On early years the report says, ‘Support for the continued development of the childcare and early education workforce should be a top priority.

‘Our long-term ambition is for all group settings to be led by an early years teacher or equivalent, supported by well-qualified staff at all levels.

‘Initially, the Government should commit to working with the sector to ensure that every group setting serving the 30 per cent most deprived areas in England is led by an
early years teacher or equivalent by 2020.

‘The Government should also use the recently published early years workforce strategy as the platform to take steps to reverse the decline in early years teacher recruitment; ensure professional development and progression opportunities are available for everyone working in childcare and early education in England; and renew its ambition to driving improvements in quality through a properly supported and trained early years workforce.

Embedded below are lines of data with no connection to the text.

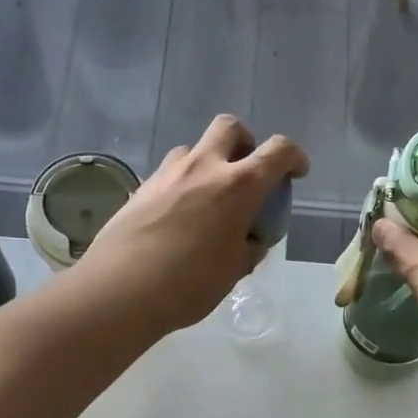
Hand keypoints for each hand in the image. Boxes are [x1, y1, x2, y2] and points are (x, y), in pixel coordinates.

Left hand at [76, 115, 308, 334]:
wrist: (121, 290)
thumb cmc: (189, 284)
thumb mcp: (234, 271)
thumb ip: (248, 248)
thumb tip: (250, 240)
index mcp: (239, 186)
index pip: (277, 152)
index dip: (293, 157)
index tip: (296, 172)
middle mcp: (204, 167)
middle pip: (230, 127)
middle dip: (245, 141)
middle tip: (246, 170)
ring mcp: (168, 173)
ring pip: (194, 148)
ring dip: (208, 161)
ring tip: (208, 197)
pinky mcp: (141, 187)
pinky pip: (169, 172)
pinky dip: (182, 183)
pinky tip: (178, 215)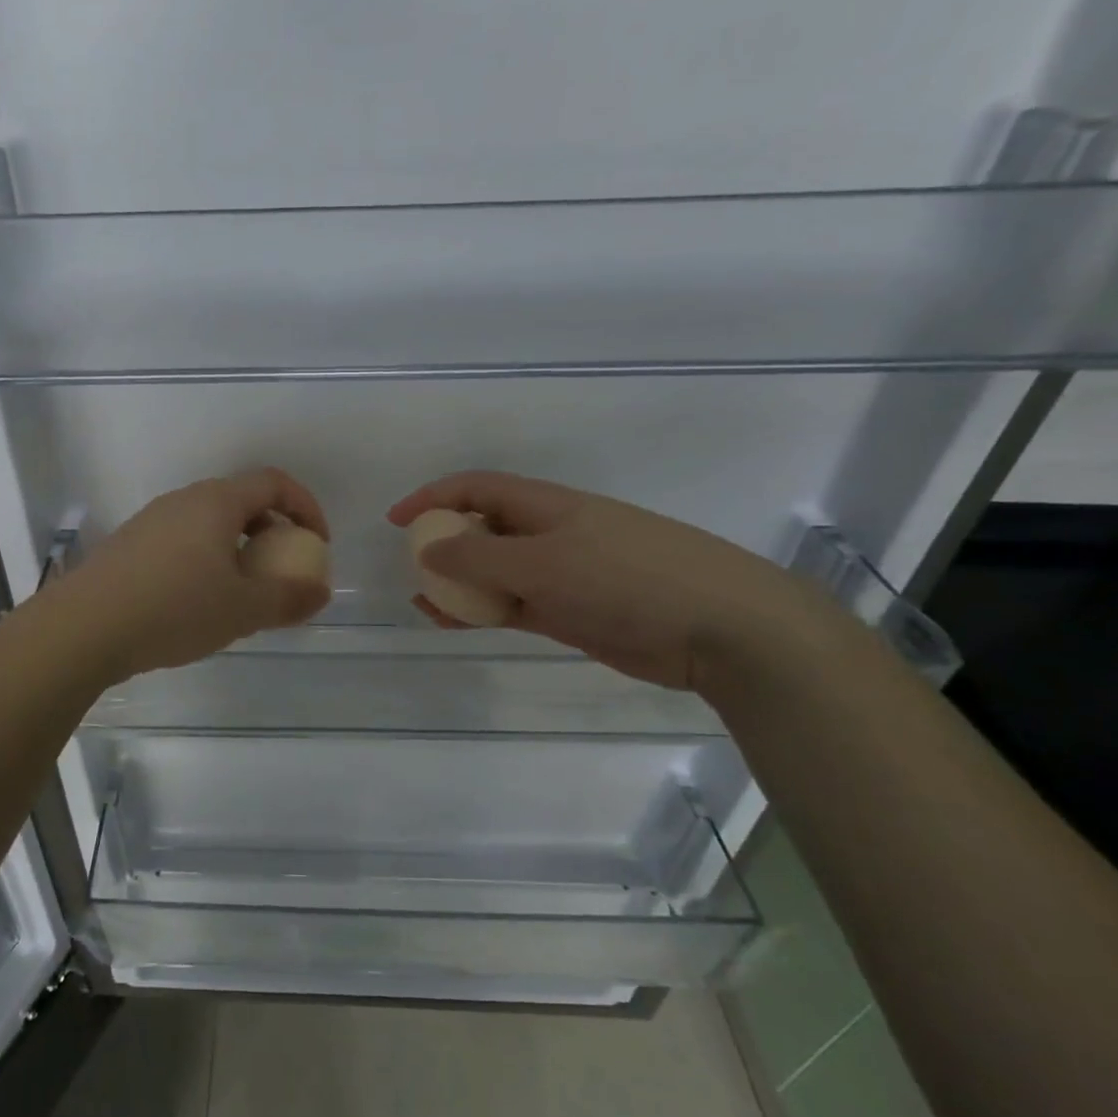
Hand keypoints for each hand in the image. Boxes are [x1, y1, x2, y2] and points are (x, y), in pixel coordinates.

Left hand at [52, 469, 331, 682]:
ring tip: (241, 593)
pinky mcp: (129, 545)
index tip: (317, 544)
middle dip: (271, 531)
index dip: (305, 507)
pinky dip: (205, 560)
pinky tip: (197, 603)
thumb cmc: (174, 609)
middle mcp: (183, 500)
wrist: (84, 627)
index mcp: (216, 502)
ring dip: (237, 549)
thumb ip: (288, 599)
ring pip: (209, 523)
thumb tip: (320, 592)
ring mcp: (151, 521)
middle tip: (281, 570)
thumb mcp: (242, 609)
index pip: (274, 483)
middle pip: (241, 500)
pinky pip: (182, 541)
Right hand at [388, 471, 832, 690]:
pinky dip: (485, 610)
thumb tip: (427, 551)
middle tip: (413, 569)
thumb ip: (478, 560)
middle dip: (444, 544)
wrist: (720, 628)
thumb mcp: (542, 565)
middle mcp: (550, 532)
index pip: (476, 488)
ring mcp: (563, 572)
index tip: (396, 522)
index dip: (433, 497)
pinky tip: (459, 622)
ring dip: (460, 584)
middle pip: (483, 528)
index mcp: (545, 505)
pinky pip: (515, 603)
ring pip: (496, 571)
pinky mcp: (573, 610)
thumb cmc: (626, 579)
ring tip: (427, 603)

‘Ultimately Government must renew its ambition to drive improvements in quality by providing sufficient funding so settings can recruit and retain their workforce and support staff progression, so qualified staff no longer leave settings so rapidly after qualifying as teachers.’

Liz Bayram, chief executive of PACEY, which advises the FEA on early years policy, said, ‘We know there is a strong evidence that graduate-led early years settings make a huge difference to children’s early attainment. We need focussed Government investment that ensures we stem the decline in the number of early years graduate leaders and encourages more to work in our most deprived areas. This is critical to closing the educational inequalities gap so many children currently experience.’

The FEA believes that England must meet five impact goals by 2022, and the report card reports on the progress on each. The other goals are:

  • close the gap in GCSE attainment;
  • ensure that young people develop key strengths including character, wellbeing and mental health they need to support high aspirations;
  • narrow the participation gap in post-16 education or training and;
  • close the graduation gap, with a focus on the most selective universities. 

Most of the analysis of progress against the FEA’s impact goals was carried out by the Education Policy Institute (EPI).

Sir Richard Lambert, chair of the FEA, said, ‘Inequality in education is still deeply entrenched in our country and our Report Card is a stark reminder of the scale of the challenge.

'The Government must address the funding crisis in schools – freezing school budgets in a time of rising inflation will only make the journey more difficult. As the UK seeks to reposition itself in the world, it becomes more crucial than ever that our young people are able to fulfil their potential irrespective of their parental background.’